Sie verändern den Raum.
Ab einer bestimmten Größe ist ein Bild kein Objekt mehr – sondern Fläche, Struktur und Wirkung zugleich.
Arbeiten im großen Format
Wenn ein Werk über 2,5 Meter hinausgeht, entsteht eine andere Art von Malerei.

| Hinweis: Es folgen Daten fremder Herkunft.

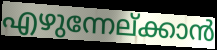
എഴുന്നേല്ക്കാൻ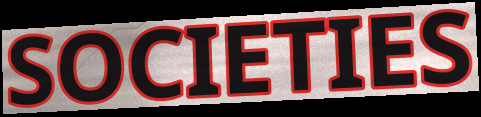
SOCIETIESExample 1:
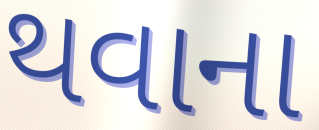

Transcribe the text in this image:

થવાના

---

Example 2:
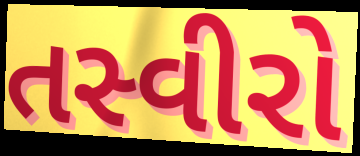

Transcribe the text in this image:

તસ્વીરો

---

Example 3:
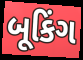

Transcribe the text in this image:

બૂકિંગ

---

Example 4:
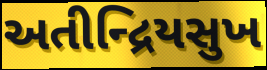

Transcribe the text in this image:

અતીન્દ્રિયસુખ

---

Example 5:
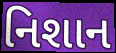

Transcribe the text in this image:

નિશાનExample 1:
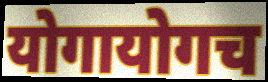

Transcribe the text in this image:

योगायोगच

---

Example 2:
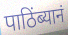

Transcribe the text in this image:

पाठिंब्यानं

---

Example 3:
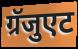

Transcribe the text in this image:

ग्रॅजुएट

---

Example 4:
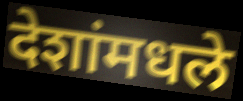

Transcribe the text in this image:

देशांमधले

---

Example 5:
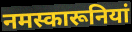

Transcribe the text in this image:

नमस्कारूनियां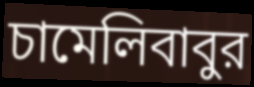
চামেলিবাবুর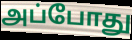
அப்போது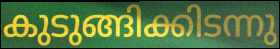
കുടുങ്ങിക്കിടന്നു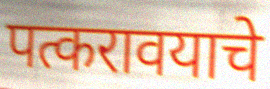
पत्करावयाचेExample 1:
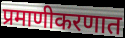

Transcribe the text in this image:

प्रमाणीकरणात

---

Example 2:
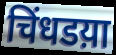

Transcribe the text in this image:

चिंधडय़ा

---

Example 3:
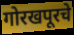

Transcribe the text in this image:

गोरखपूरचे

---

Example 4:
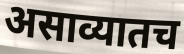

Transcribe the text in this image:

असाव्यातच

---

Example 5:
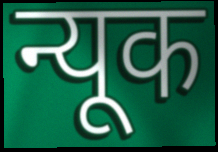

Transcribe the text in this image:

न्यूक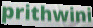
prithwiniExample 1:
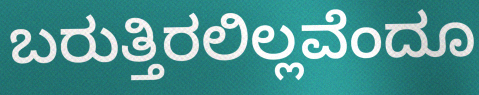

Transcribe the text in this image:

ಬರುತ್ತಿರಲಿಲ್ಲವೆಂದೂ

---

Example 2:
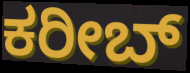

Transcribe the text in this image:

ಕರೀಬ್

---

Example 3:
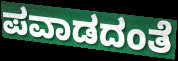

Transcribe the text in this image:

ಪವಾಡದಂತೆ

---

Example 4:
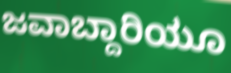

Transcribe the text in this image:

ಜವಾಬ್ದಾರಿಯೂ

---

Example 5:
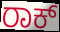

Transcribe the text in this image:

ರಾಕ್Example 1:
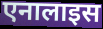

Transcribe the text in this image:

एनालाइस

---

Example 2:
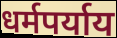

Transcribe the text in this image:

धर्मपर्याय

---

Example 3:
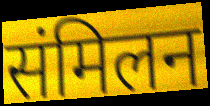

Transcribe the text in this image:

संमिलन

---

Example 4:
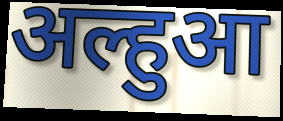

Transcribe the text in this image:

अल्हुआ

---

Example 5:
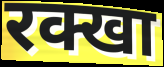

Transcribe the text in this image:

रक्खाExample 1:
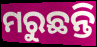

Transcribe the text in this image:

ମରୁଛନ୍ତି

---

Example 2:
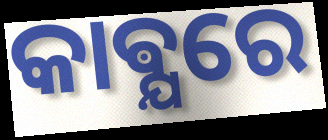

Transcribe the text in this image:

କାଵ୍ଯରେ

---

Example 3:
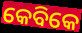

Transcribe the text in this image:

କେବିକେ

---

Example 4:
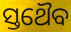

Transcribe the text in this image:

ସ୍ତଥୈବ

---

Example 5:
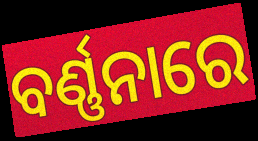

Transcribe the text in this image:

ବର୍ଣ୍ଣନାରେ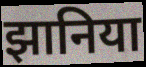
झानियाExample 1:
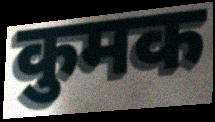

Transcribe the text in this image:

कुमक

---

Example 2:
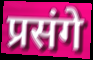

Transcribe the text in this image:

प्रसंगे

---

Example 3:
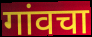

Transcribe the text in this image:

गांवचा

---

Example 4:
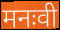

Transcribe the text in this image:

मनःवी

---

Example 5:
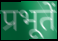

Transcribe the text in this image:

प्रभूतें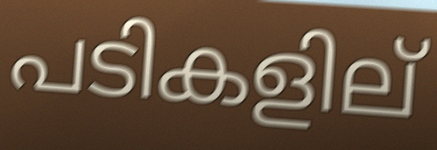
പടികളില്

Ich arbeite in solchen Fällen auf Leinwandrollen – nicht aus praktischen Gründen allein, sondern weil sich so Bewegung im Bild anders entwickeln kann.
Der Transport bleibt flexibel: gerollt, persönlich abgeholt oder vor Ort montiert.
Kunst wird Raum
Großformatige Werke wirken nicht im Detail.
Sie wirken im Verhältnis zum Raum.
- über mehrere Etagen geführt
- als strukturgebende Fläche
- als ruhiger Mittelpunkt im offenen Raum
In modernen Wohn- und Arbeitswelten wird Kunst nicht mehr ergänzt. Sie wird integriert.
Praxisbeispiele
Auch hier beginnt alles nicht mit der Größe.
Sondern mit einer Entscheidung.
Meine Auftragsarbeiten starten bewusst mit einer festen 400 € Anzahlung – als klarer Moment, in dem aus einer Idee ein Raum wird.
Große Kunst füllt keine Wand. Sie verändert, wie wir sie wahrnehmen.